Is West Africa on the Verge of an Oil Boom — or Another False Dawn?
L’Afrique de l’Ouest au bord d’une ruée vers l’or noir, ou juste un feu de paille ?

La marge atlantique de l’Afrique de l’Ouest s’emballe à nouveau, les amis. Avec l’entrée de Chevron en Guinée-Bissau et le bassin MSGBC qui s’annonce de plus en plus prometteur, on a l’impression d’être au seuil d’une nouvelle ère d’exploration. La géologie crétacée ? Franchement alléchante — imaginez de vastes cuisines à hydrocarbures et des pièges très peu explorés.
Mais n’oublions pas de trop nous réjouir. Rappelez-vous, les risques politiques dans des pays comme la Guinée-Bissau — les coups d’État, les règles fiscales floues — peuvent tuer un projet plus vite qu’un puits sec. L’Angola montre que les réformes fonctionnent, mais c’est l’exception, pas la règle. Le reste de la région peut-elle mûrir assez vite pour éviter un nouveau cycle d’euphorie-suicide ?
Le redressement de l’Angola n’est pas un hasard. La réforme réglementaire, de meilleurs contrats et une gestion crédible de Sonangol ont inversé des années de déclin. Voilà à quoi ressemble une gouvernance rigoureuse. La vraie leçon ? On peut attirer Exxon et Total sans vendre son âme.
Soyons honnêtes — la plupart des sociétés nationales en Afrique de l’Ouest agissent encore comme des tirelires politiques. Tant qu’elles ne seront pas gérées de façon professionnelle et protégées des ingérences, chaque nouveau projet se terminera pareil : les investisseurs étrangers font tout le travail, les locaux touchent des miettes.
Le potentiel géologique ici est de classe mondiale. Le Sénégal et la Mauritanie l’ont déjà prouvé avec le GNL. Si vous pensez que c’est du battage, regardez les données sismiques — l’échelle est impressionnante.

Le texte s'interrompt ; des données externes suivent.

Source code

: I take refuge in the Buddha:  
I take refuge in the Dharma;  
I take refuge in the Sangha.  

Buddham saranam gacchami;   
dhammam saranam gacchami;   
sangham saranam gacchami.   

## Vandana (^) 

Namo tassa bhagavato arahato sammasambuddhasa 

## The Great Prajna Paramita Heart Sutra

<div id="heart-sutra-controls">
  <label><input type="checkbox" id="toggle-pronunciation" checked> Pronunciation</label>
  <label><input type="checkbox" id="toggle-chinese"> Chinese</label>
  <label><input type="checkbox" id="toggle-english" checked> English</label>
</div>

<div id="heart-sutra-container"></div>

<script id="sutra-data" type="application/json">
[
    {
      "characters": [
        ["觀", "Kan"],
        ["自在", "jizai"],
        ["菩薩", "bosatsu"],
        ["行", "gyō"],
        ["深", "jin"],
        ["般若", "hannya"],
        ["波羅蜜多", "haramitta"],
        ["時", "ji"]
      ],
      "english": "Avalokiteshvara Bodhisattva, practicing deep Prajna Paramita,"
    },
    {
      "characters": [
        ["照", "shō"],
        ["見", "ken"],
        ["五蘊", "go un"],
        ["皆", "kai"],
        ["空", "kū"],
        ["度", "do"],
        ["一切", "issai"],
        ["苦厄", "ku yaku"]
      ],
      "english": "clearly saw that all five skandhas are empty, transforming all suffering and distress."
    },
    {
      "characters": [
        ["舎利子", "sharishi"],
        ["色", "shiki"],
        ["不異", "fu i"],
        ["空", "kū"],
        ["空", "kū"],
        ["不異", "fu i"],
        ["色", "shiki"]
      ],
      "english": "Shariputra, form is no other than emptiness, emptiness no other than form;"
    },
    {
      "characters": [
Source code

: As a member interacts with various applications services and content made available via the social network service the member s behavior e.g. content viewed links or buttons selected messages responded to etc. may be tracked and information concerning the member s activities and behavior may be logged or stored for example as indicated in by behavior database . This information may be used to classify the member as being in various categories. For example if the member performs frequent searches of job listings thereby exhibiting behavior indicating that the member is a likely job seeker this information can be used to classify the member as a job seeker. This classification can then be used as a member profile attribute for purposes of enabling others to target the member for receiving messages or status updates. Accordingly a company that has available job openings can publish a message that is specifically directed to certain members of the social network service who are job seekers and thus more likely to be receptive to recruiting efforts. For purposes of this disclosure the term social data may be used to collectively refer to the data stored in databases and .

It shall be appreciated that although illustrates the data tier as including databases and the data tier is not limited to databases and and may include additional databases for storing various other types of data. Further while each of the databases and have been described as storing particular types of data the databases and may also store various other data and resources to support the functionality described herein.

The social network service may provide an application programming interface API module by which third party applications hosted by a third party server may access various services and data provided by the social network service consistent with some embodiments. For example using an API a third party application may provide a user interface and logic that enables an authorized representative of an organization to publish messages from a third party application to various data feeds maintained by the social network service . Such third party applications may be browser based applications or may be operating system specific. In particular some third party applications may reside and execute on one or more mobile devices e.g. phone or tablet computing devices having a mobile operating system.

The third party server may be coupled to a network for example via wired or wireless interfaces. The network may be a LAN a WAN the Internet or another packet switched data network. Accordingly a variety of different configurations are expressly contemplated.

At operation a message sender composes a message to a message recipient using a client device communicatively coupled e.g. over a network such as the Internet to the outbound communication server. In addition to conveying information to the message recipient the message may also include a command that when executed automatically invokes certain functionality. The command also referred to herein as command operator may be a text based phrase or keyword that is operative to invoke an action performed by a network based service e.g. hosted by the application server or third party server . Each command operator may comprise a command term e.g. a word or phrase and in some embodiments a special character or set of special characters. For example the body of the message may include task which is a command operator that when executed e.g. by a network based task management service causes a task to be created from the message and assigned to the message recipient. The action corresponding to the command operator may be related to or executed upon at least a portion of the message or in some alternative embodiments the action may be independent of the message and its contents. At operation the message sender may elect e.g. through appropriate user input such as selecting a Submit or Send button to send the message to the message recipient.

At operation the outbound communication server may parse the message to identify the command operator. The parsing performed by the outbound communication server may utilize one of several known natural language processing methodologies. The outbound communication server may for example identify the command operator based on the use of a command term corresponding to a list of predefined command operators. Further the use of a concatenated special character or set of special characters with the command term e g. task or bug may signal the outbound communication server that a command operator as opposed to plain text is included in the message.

Exactement. L’Angola n’a pas attendu de miracles — ils ont réécrit le code fiscal, rendu les appels d’offres transparents et recruté de vrais talents techniques. Ce n’est pas de la science-fiction, juste de la discipline.
Toute cette agitation autour du pétrole frontière ignore la physique basique. Nous sommes largement au-delà du point où de nouvelles découvertes d’énergies fossiles sont nécessaires. Pourquoi investir dans des projets de 30 ans alors que le monde doit se décarboner maintenant ?
En tant que personne qui a foré en offshore de l’Angola au Gabon, je peux vous dire : ce n’est pas juste la géologie. C’est si le ministre change d’avis tous les lundis. Voilà le vrai risque.
Exactement. Et n’oubliez pas — chaque dollar dépensé à forer de nouveaux puits est un dollar volé au solaire, à l’éolien et au stockage. Nous finançons le chaos climatique avec une logique dépassée.
L’histoire clé n’est pas le pétrole — c’est la gouvernance. Les pays qui considèrent l’exploration comme un levier de construction institutionnelle, pas comme un coup d’argent, sont ceux qui gagneront. Petrosen au Sénégal a compris ça.